Application of the ELISPOT assay to the characterization of CD8⁺ responses to Epstein-Barr virus antigens

CD8⁺ cells have an important role in controlling Epstein-Barr virus (EBV) infection. We adapted the interferon-γ ELISPOT assay to the quantitative analysis of EBV-specific CD8⁺ cells. Using peripheral blood mononuclear cells (PBMCs) from healthy donors, we measured both the aggregate response to the virus, using EBV-transformed lymphoblastoid cell lines (LCLs) as stimulators, and the specific responses to 2 A2-restricted peptide epitopes: the subdominant latency membrane protein-2 (LMP2) peptide CLGGLLTMV and the early lytic BMLF1 peptide GLCTLVAML. LCL-responsive CD8⁺ cells were detected in all EBV-seropositive donors (range 954 to 37 830 spots/10⁶ CD8⁺ cells).

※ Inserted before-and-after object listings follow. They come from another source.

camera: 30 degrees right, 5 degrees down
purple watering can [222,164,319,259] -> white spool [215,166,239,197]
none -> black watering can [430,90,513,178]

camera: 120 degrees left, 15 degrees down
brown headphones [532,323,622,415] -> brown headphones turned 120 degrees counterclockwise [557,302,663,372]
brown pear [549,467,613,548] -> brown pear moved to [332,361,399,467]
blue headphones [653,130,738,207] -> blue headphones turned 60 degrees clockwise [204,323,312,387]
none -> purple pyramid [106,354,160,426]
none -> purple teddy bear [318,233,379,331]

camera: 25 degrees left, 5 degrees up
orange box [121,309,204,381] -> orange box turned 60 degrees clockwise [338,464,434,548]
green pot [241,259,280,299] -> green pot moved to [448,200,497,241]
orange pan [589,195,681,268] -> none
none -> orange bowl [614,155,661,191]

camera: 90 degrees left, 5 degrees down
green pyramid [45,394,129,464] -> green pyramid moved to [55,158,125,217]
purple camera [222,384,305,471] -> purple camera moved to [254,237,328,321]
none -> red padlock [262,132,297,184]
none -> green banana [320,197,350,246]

LMP2 peptide-responsive CD8⁺ cells were detected in 10 of 11 healthy seropositive A2 donors (range 11 to 83 spots/10⁶ PBMC). BMLF1 peptide- responsive CD8⁺ cells were detected in all seropositive A2 donors examined (range 13 to 943 spots/10⁶ PBMC). Cytotoxic T-lymphocyte (CTL) lines generated with weekly stimulation of LCLs for therapeutic purposes were also studied. Relative to PBMCs, these CTL lines showed a marked increase in the level of LCL-responsive and LMP2 peptide-responsive CD8⁺ cells and a lesser degree of expansion of BMLF1 peptide-responsive CD8⁺ cells. Finally, we applied the ELISPOT assay to monitor adoptive infusion of EBV CTL lines. In 2 patients examined, a transient increase in LCL-responsive CD8⁺ cells could be detected after infusion. Thus, the ELISPOT assay can be applied to the analysis of CD8⁺ responses to EBV antigens in PBMCs, in ex vivo expanded CTL lines, and in PBMCs from patients treated with ex vivo expanded CTL lines.